O ex-procurador-geral do INSS, Virgílio Oliveira Filho, compareceu à Comissão Parlamentar Mista de Inquérito (CPMI) nesta quinta-feira, onde optou por exercer seu direito de permanecer em silêncio diante das perguntas formuladas pelo relator, deputado Alfredo Gaspar. O depoimento ocorreu após a comissão ouvir Thaisa Hoffmann, companheira de Oliveira Filho.
Pouco antes de se valer do silêncio, Oliveira Filho negou ser indiciado no esquema de desvio de recursos que lesou aposentados e pensionistas em aproximadamente R$ 6,3 bilhões, através de descontos irregulares. “Não sou indicado, não sou réu, muito menos condenado”, declarou, afirmando que não havia sido previamente ouvido pelas autoridades. Oliveira Filho afirmou que, apesar de não ter prestado esclarecimentos anteriormente, defenderia seus atos enquanto procurador do INSS.
Oliveira Filho foi afastado do cargo em abril, por decisão judicial. Investigações da Polícia Federal (PF) e da Controladoria-Geral da União (CGU) apontam que ele teria recebido R$ 11,9 milhões de empresas ligadas a associações investigadas por envolvimento nos descontos irregulares em benefícios previdenciários.

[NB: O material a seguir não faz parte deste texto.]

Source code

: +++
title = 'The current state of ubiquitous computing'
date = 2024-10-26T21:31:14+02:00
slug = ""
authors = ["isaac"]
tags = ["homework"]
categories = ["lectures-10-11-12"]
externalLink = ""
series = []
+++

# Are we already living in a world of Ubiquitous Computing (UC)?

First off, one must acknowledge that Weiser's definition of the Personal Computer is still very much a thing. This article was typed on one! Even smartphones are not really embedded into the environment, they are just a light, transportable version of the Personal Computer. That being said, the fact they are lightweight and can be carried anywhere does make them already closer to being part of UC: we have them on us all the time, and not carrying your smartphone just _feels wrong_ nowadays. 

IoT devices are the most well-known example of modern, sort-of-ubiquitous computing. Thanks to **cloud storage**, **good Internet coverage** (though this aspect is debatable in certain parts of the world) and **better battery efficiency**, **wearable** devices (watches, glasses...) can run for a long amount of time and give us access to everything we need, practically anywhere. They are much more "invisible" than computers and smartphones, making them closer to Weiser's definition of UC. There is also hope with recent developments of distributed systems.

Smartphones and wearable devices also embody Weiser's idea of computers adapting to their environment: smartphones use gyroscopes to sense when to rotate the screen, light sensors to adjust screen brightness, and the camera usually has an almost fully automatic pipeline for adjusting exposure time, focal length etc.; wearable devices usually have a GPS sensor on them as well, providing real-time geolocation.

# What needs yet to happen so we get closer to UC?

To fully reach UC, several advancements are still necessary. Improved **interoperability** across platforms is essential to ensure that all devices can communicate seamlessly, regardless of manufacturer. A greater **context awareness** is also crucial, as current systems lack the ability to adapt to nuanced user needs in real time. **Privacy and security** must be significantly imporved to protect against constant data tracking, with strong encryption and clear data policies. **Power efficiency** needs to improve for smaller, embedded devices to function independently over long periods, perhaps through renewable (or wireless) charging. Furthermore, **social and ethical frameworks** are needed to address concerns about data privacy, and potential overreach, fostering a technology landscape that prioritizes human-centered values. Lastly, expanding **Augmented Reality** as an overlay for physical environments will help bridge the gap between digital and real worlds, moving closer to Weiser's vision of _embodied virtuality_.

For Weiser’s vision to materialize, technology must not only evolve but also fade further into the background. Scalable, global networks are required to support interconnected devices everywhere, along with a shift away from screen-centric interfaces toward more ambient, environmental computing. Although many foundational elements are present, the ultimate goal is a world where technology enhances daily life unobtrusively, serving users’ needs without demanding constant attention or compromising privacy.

O relator da CPMI questionou Oliveira Filho sobre a evolução de seu patrimônio, enquanto funcionário de carreira da Advocacia-Geral da União (AGU). Em resposta, o ex-procurador afirmou que seguiria a orientação de sua defesa e permaneceria em silêncio. Um habeas corpus concedido pelo ministro do Supremo Tribunal Federal (STF), Luiz Fux, garantiu a Oliveira Filho o direito de não responder a questionamentos que pudessem incriminá-lo.
Thaisa Hoffmann Jonasson, companheira do ex-procurador, também permaneceu em silêncio durante a maior parte de seu depoimento. Hoffmann é apontada por membros da comissão como sendo “laranja” no esquema de desvio de recursos.
Durante o depoimento de Hoffmann, o presidente da comissão, senador Carlos Viana, declarou que testemunhas convocadas pela CPMI que não comparecerem para depor até o final de semana poderão ter pedidos de prisão solicitados. Entre os nomes citados pelo senador estão Mauro Palombo Concílio, contador de diversas empresas suspeitas de envolvimento nas fraudes; Vinicius Ramos da Cruz, cunhado do presidente da Confederação Nacional dos Agricultores Familiares e Empreendedores Familiares Rurais (Conafer); Silas da Costa Vaz, vinculado à Conafer; Cecília Rodrigues Mota, ex-presidente da Associação dos Aposentados e Pensionistas Nacional (Aapen); e Danilo Berndt Trento, empresário também suspeito de envolvimento nas fraudes.
O senador Viana fez um apelo ao ministro do STF, André Mendonça, para que este decrete os pedidos de prisões preventivas já aprovadas pela comissão. Ele argumentou que os pedidos estão baseados em evidências robustas.